Hmm ok. But just to make sure I understand --- you are saying that you disagree with Yang, Park, and Moin (2017) paper, correct? In that paper, they apparently use the Lagrangian-scale-averaged (LSA) SGS model

Of course, whether or not this LSA closure has an issue, there could still be a problem with wall-modeled stresses when using AnisotropicMinimumDissipation. (In the above paper, they claim that the SGS model doesn't matter.)

I'm curious what happens if you try

advection = WENO(order=9)

You may also need to add something like halo = (4, 4, 4) or halo = (5, 5, 5) to the RectilinearGrid constructor.

I'm also curious what happens if you use advection = WENO(order=9) with closure = nothing.

Now the problem is that if someone can implement this filtering in the code or not.

Are you referring to the time-filtering described in equation 2?

It is not necessary to change Oceananigans to implement this --- it can be implemented in your script. You need to introduce a new field to store the time-filtered wall velocity, and update this field in a Simulation.callbacks. It should be straightforward.
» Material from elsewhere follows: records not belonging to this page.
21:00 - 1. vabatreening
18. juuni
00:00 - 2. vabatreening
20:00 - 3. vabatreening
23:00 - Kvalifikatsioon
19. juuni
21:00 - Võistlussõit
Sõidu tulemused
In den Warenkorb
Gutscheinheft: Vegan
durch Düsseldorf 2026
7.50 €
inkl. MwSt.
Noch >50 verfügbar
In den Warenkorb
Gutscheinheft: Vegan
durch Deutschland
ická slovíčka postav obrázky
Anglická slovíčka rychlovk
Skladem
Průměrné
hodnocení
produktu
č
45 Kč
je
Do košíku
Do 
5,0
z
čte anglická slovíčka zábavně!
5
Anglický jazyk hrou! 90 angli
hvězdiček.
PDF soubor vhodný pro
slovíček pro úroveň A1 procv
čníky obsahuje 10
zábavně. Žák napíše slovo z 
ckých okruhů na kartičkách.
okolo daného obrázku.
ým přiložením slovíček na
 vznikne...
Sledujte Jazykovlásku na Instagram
By the way, I think this should be a Discussion (rather than an issue), because this does not (as far as I can tell) involve a bug of some kind in Oceananigans. It could motivate implementing a new SGS model, but that's a discussion for another day perhaps...

[glwagner]

@Tinydog8 let me know if you're ok to convert this to discussion.

Here's a sketch of how to accumulate u_wm:

u_wall_model = XFaceField(grid, indices=(:, :, 1)) # It's purely a niceity to specify `indices` properly here --- the only thing we really need is a 2D array

# Also define other velocity components as needed
# Define drag boundary condition in terms of u_wall_model, other velocity components, etc using the `discrete_form=true`

# This function is meant to be used in a callback
function compute_wall_model_velocity!(sim)
    u, v, w = sim.model.velocities

    filtering_time_scale = 1.0 # seconds --- for example
    ϵ = sim.Δt / filtering_time_scale

    u_wm = interior(u_wall_model, :, :, 1) # extract a view to broadcast over
    u_LES = interior(u, :, :, 1) # a view into the LES velocity within the first grid cell
    @. u_wm = (1 - ϵ) * u_wm + ϵ * u_LES

    # Compute other components as needed
    return nothing
end

simulation.callbacks[:wall_model] = Callback(compute_wall_model_velocity!)
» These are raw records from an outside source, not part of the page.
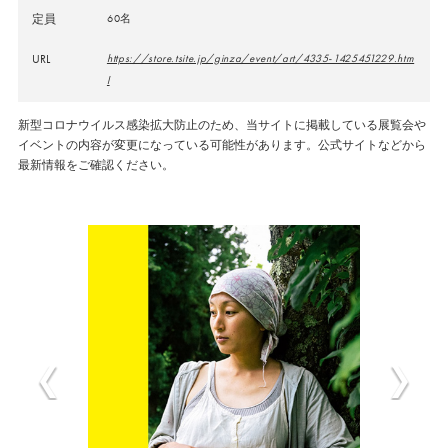
定員
60名
URL
https://store.tsite.jp/ginza/event/art/4335-1425451229.htm
l
新型コロナウイルス感染拡大防止のため、当サイトに掲載している展覧会や
イベントの内容が変更になっている可能性があります。公式サイトなどから
最新情報をご確認ください。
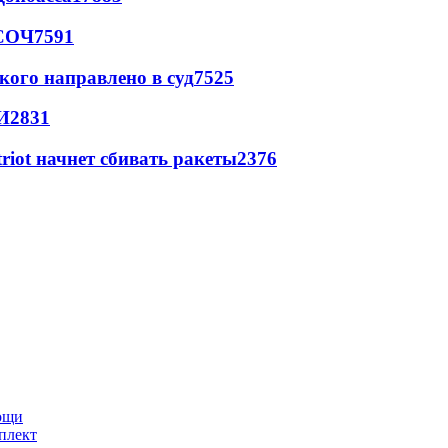
 СОЧ
7591
кого направлено в суд
7525
И
2831
triot начнет сбивать ракеты
2376
мощи
плект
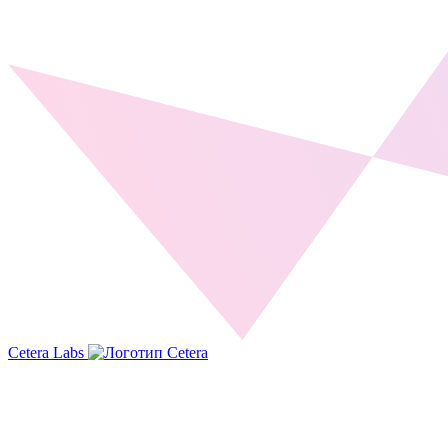
Cetera Labs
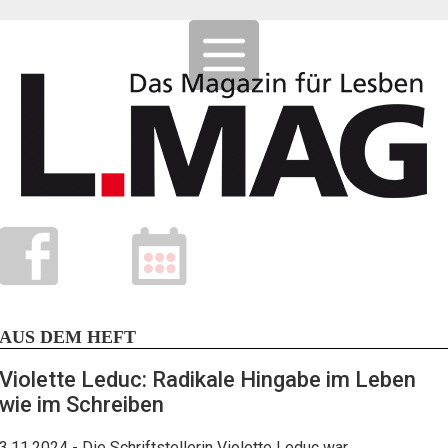
AUS DEM HEFT
Violette Leduc: Radikale Hingabe im Leben
wie im Schreiben
3.11.2024
- Die Schriftstellerin Violette Leduc war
An even more slick approach would build new auxiliary fields for the wall model velocities. In that case (if I'm not mistaken), then the wall model velocities are accessible from the argument to the boundary condition function (and don't have to be referenced as global variables).

[tomchor]

@glwagner if this works (i.e. if AMD with this change indeed reproduces the log-law better) this would make a pretty cool example for the docs.

[glwagner]

@glwagner if this works (i.e. if AMD with this change indeed reproduces the log-law better) this would make a pretty cool example for the docs.
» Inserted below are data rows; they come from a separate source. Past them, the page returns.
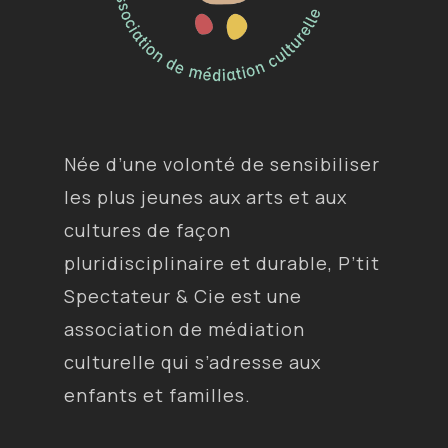
Née d’une volonté de sensibiliser
les plus jeunes aux arts et aux
cultures de façon
pluridisciplinaire et durable, P’tit
Spectateur & Cie est une
association de médiation
culturelle qui s’adresse aux
enfants et familles.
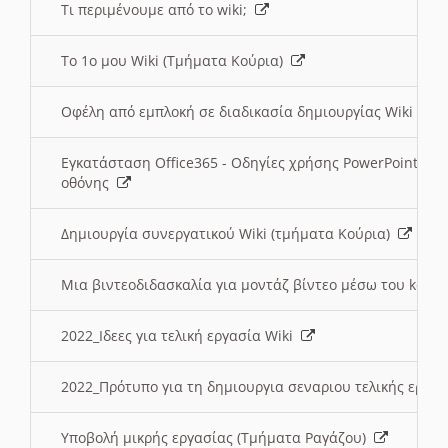
Τι περιμένουμε από το wiki;
Το 1ο μου Wiki (Τμήματα Κούρια)
Οφέλη από εμπλοκή σε διαδικασία δημιουργίας Wiki (Τ
Εγκατάσταση Office365 - Οδηγίες χρήσης PowerPoint γι
οθόνης
Δημιουργία συνεργατικού Wiki (τμήματα Κούρια)
Μια βιντεοδιδασκαλία για μοντάζ βίντεο μέσω του kden
2022_Ιδεες για τελική εργασία Wiki
2022_Πρότυπο για τη δημιουργια σεναριου τελικής εργα
Υποβολή μικρής εργασίας (Τμήματα Ραγάζου)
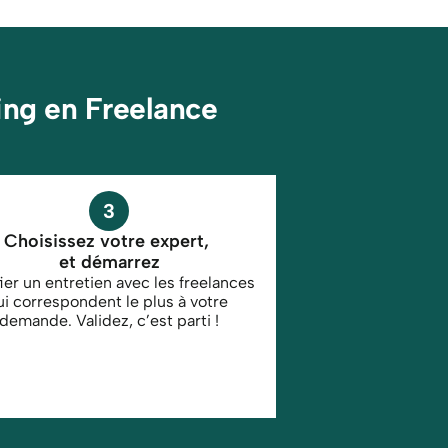
ing en Freelance
3
Choisissez votre expert, 
et démarrez
fier un entretien avec les freelances 
ui correspondent le plus à votre 
demande. Validez, c’est parti !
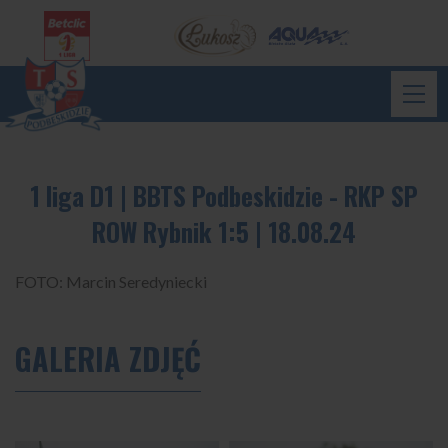
1 liga D1 | BBTS Podbeskidzie - RKP SP
ROW Rybnik 1:5 | 18.08.24
FOTO: Marcin Seredyniecki
GALERIA ZDJĘĆ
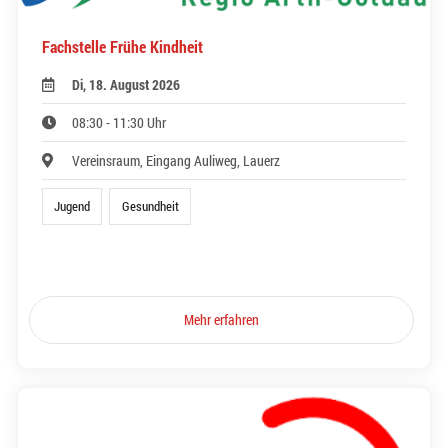
Fachstelle Frühe Kindheit
Di, 18. August 2026
08:30 - 11:30 Uhr
Vereinsraum, Eingang Auliweg, Lauerz
Jugend
Gesundheit
Mehr erfahren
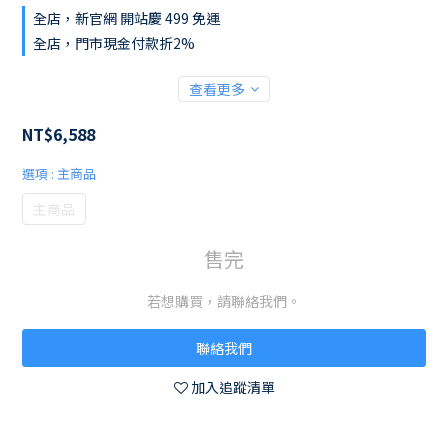
全店，新官網 開站慶 499 免運
全店，門市現金付款折2%
查看更多
NT$6,588
選項
: 主商品
主商品
售完
若想購買，請聯絡我們。
聯絡我們
加入追蹤清單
We can put it on the list though I'd be hesitant to move too quickly because our docs will probably be getting a lot heavier in the near future with sphere examples, and examples with more complex bathymetry. Perhaps you can make the tilted bottom boundary layer 3D and add it into that one, so we don't pay the price of a new independent example?

[glwagner]

Is this still an issue? Should we convert this to a discussion?

[Tinydog8]

Is this still an issue? Should we convert this to a discussion?

Sorry for the delay! Yes, that is still a problem and you can convert this to a discussion. I will try to use higher order advcetion scheme later. Thanks a lot!